This week's blog post is written by Margo, a Yahel Social Change Fellow living and working in Lod.
What is a shared society? What does it look like in practice? Is it possible in Lod given the history of the city? These are the questions that have been at the front of my mind since I arrived in Lod. Before joining Yahel, this phrase was not even in my lexicon. When I was given the choice of cities to live in when I was accepted to Yahel, I immediately knew I wanted to be in Lod. As a student of international relations and political science, I thought Lod, with its history of Arab-Jewish conflict, would be a relevant and exciting place to live and work. I saw Lod as an opportunity to practice what I had studied in school. I was heavily involved in dialogue organizations at school, so I thought I could bring my dialogue skills to the city. However, my time in Lod has been nothing that I (naively) expected. I thought that if people simply could learn to sit together, see past their differences, and realize a shared goal of a future of peace, then anything could be overcome. I thought this made me a “change maker for peace”. Yet, this is a perspective rooted in western ideological superiority, and unlearning this has been a both challenging and rewarding process. I viewed Lod as a place with the potential to be a utopian Israeli city. With populations from nearly every background possible, how amazing would it be to say that everyone could simply get along and love each other, overcoming the odds? The reality is that intergenerational trauma, violence, socio-economic challenges, and intra-city corruption have left the people of Lod with a bad taste in their mouth to the idea of “overcoming their differences”. Many outsiders have come and gone from the city with the same naiveté I came with, expecting to save the city and the people in it. If it were simply that easy, it would have been done decades ago. In my opinion, a new goal for the future needs to be created by and for the people of Lod. Rather than looking to the outside for inspiration, shared society can be found already in the city.

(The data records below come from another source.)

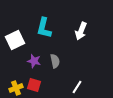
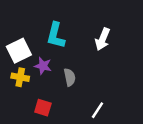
purple star: (34, 61) -> (43, 66), moved
yellow cross: (16, 88) -> (20, 77), moved, turned 32

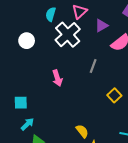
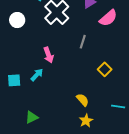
cyan arrow: (27, 124) -> (37, 75), moved
yellow semicircle: (82, 131) -> (83, 100), moved

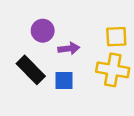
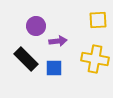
yellow square: (116, 37) -> (98, 20), moved

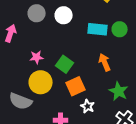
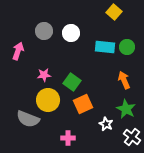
orange arrow: (105, 62) -> (124, 80), moved
white star: (88, 106) -> (106, 124), moved

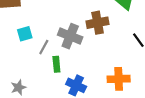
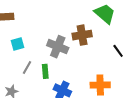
gray line: (44, 47) -> (27, 67), moved

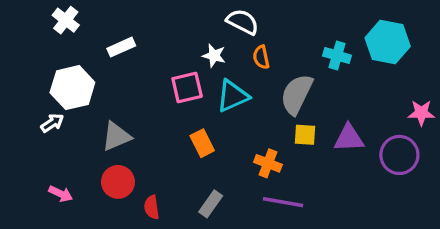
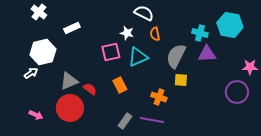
purple triangle: (349, 138) -> (207, 54), moved
red circle: (118, 182) -> (70, 108), size x1.4
purple line: (283, 202) -> (152, 120), moved
red semicircle: (152, 207) -> (90, 89), moved, turned 136

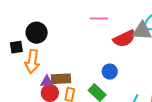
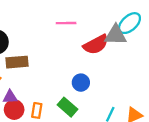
brown rectangle: (61, 79) -> (17, 62), moved

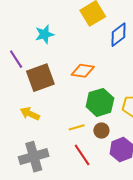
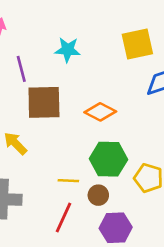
red line: (82, 155) -> (64, 218), turned 40

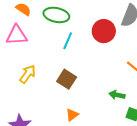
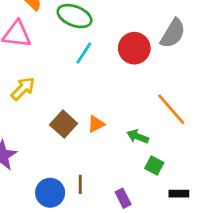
brown square: (67, 79) -> (64, 124), moved
orange triangle: (72, 115) -> (96, 124), moved

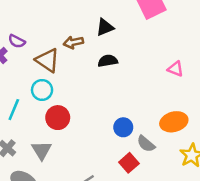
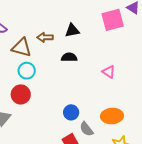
brown triangle: (47, 60) -> (22, 47), turned -30
pink triangle: (175, 69) -> (109, 72), moved
cyan circle: (42, 90) -> (27, 71), moved

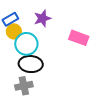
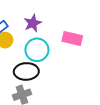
cyan circle: (26, 44) -> (37, 50), moved

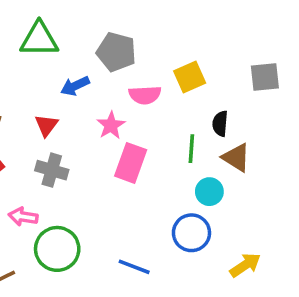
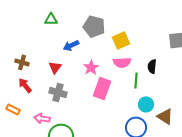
green triangle: (39, 39) -> (51, 19), size x0.6
yellow square: (190, 77) -> (121, 40), moved
pink semicircle: (145, 95) -> (122, 62), moved
brown triangle: (236, 158) -> (165, 116), moved

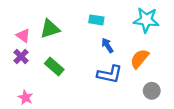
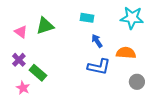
purple cross: (21, 56) -> (19, 60), moved
orange semicircle: (140, 59) -> (126, 53), turned 54
green rectangle: (54, 66) -> (38, 73), moved

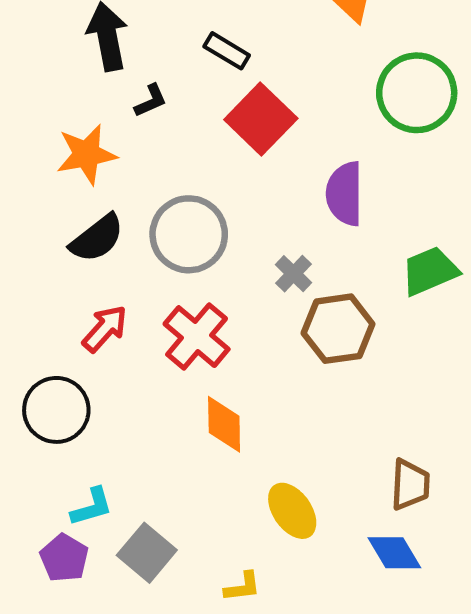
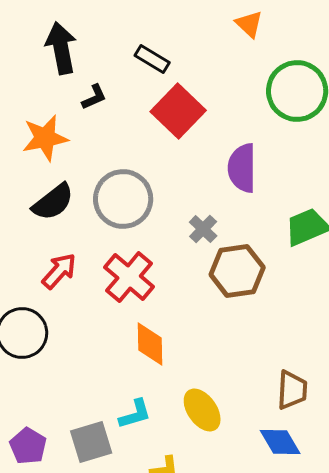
cyan L-shape: (92, 507) -> (135, 414), moved
gray square: (147, 553) -> (91, 442), turned 33

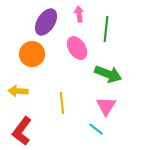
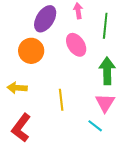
green arrow: (108, 74) -> (107, 71), turned -112

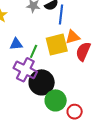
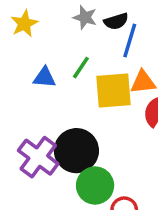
green line: (34, 51) -> (81, 68), moved
purple cross: (25, 70) -> (38, 157), moved

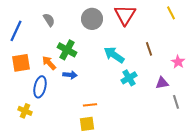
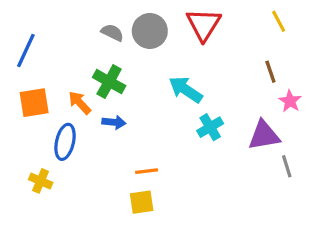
gray semicircle: (49, 20) -> (112, 33), moved, turned -32
brown line: (149, 49) -> (270, 72), moved
purple triangle: (162, 83) -> (264, 135), size x1.5

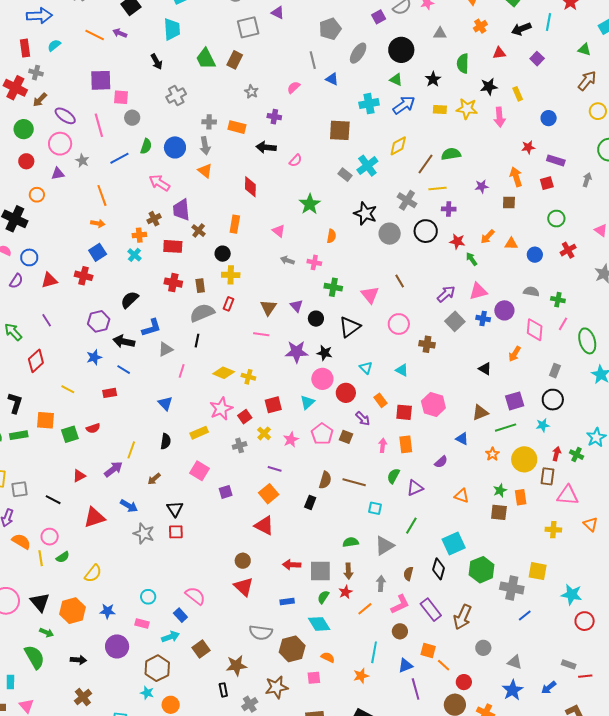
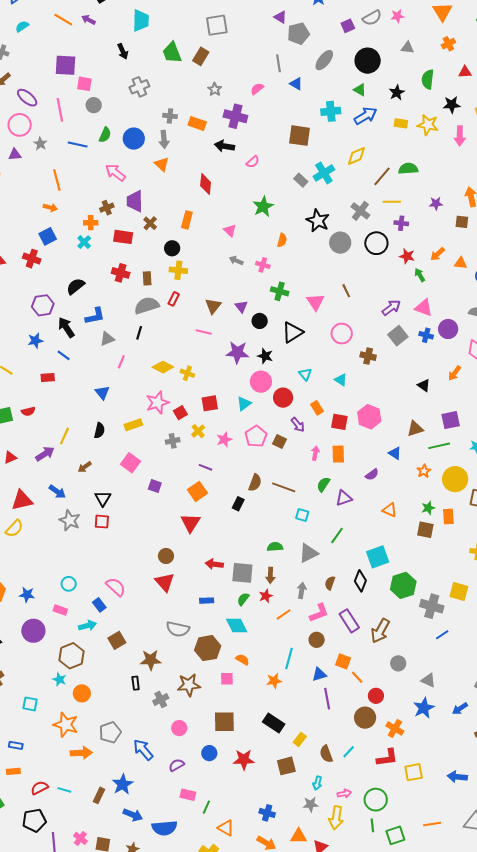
purple triangle: (278, 13) -> (280, 17), moved
purple cross: (274, 117) -> (235, 116), size x1.6
blue line: (119, 158) -> (78, 144), turned 36
pink triangle: (478, 291) -> (424, 308), turned 30
black arrow: (124, 342) -> (66, 327), turned 40
purple square: (226, 492) -> (155, 486), turned 32
red triangle: (264, 526) -> (190, 523), turned 30
yellow semicircle: (93, 573) -> (14, 528), moved

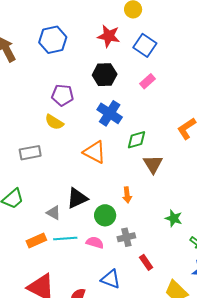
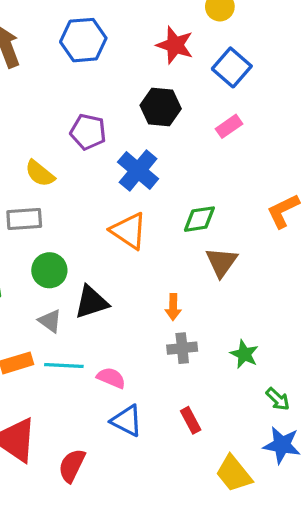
blue cross: (110, 113) -> (138, 170), moved
yellow semicircle: (54, 122) -> (40, 173), moved
green circle: (105, 215) -> (49, 270), moved
gray cross: (126, 237) -> (182, 348), moved
blue triangle: (111, 279) -> (127, 421), moved

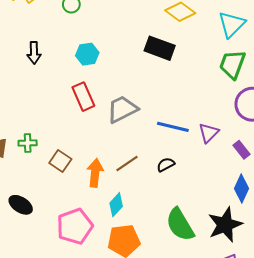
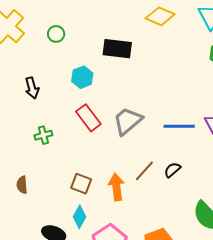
black rectangle: (160, 48) -> (117, 49), moved
green cross: (28, 143) -> (43, 135), moved
black semicircle: (166, 165) -> (172, 170), moved
cyan diamond: (116, 205) -> (80, 217), moved

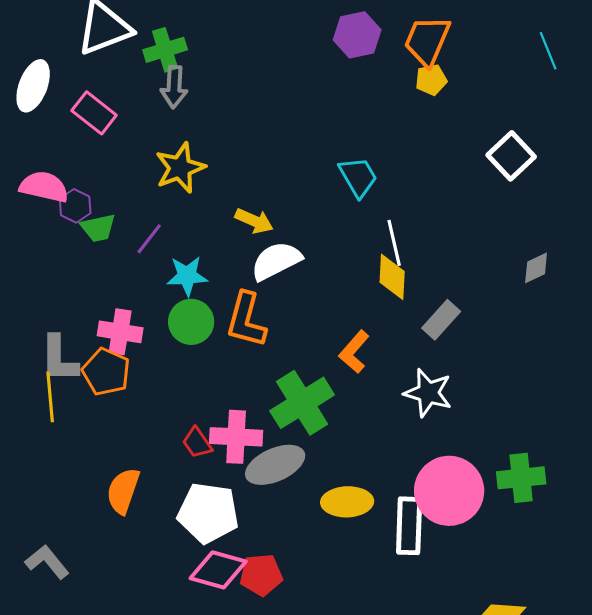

In May, Lod was thrust into the global spotlight when riots in the city broke out, along with other cities in the country, as a response to the actions in East Jerusalem and with the background of decades of mistreatment towards Arabs in the country by the Jewish majority. Since these events, is seems that people think that all hope for shared society in Lod is lost, or at least will set the city back for years to come. However I see a small glimmer of hope in the city that existed before, during, and after the riots in the city.
I expected the most rewarding part of my fellowship to be working at an Israeli NGO. In reality, the best and most educational part of my fellowship has been my time at the Lod Farm School. Operated as a fully functional farm, children from schools all over the city come once a week to learn about agriculture, food sustainability, and biology. The farm is staffed by both Arab and Jewish teachers, teaching the children from various schools in their native language. All signs are written in both Hebrew and Arabic. Kids stay within their own classes, but every day the farm is filled with kids from different backgrounds all working towards a collective goal-growing food to take home. One significant thing about the farm is the theme of collective goals. Rather than every school having its own section of land to care for within the farm, everyone shares the farm, and it is all of their responsibilities to care for the plants so they will be eventually ready to harvest. If one class doesn’t do a job in the right way or neglects the work done by others, it impacts everyone.
On our learning day a few weeks ago, we spoke to Mohammed Darawshe, an activist and expert on Arab-Jewish relations. He spoke about the idea of shared society in Israel. In his view, interpersonal relationships between Jews and Arabs are the key to creating a shared society in Israel, with “islands of shared society” being created throughout the country even if top-down, the government is not taking the proper steps to create these “islands of shared society”. He gave examples of achievements in these “islands,” like in the medical field or the current government coalition, in which Jews and Arabs are regularly and successfully working together towards common goals. My time at the farm school has shown me directly what an “island of shared society” can look like. On the most simple level, the children from Lod must learn to rely on each other at the farm, and trust that the jobs of the farm will be done in the proper way so they can all succeed. There is no such thing as “the Jews get and the Arabs don’t” or vice versa on the farm. Either everyone wins or everyone loses-together.
Shared society doesn’t have to look like a utopia. It isn’t a kumbaya-love party in which everyone is holding hands. The children on the farm still go to the same segregated schools, and still go home to situations that may be less than ideal. Just last week, a child from a secular Jewish school asked me “are those Arabs over there?” I answered “yes.” She said “I don’t like Arabs. They hurt my brother.” I replied “they are just like you.” I don’t know how much of an effect this had on her, but I do know that the farm may be the only place she is receiving positive messages about people different than her. However, I believe that the idea of interconnectedness, even if it is only experienced once a week, can permeate into the mindsets of the children of Lod, and into the city as a whole. The farm is an island I am proud to be standing on.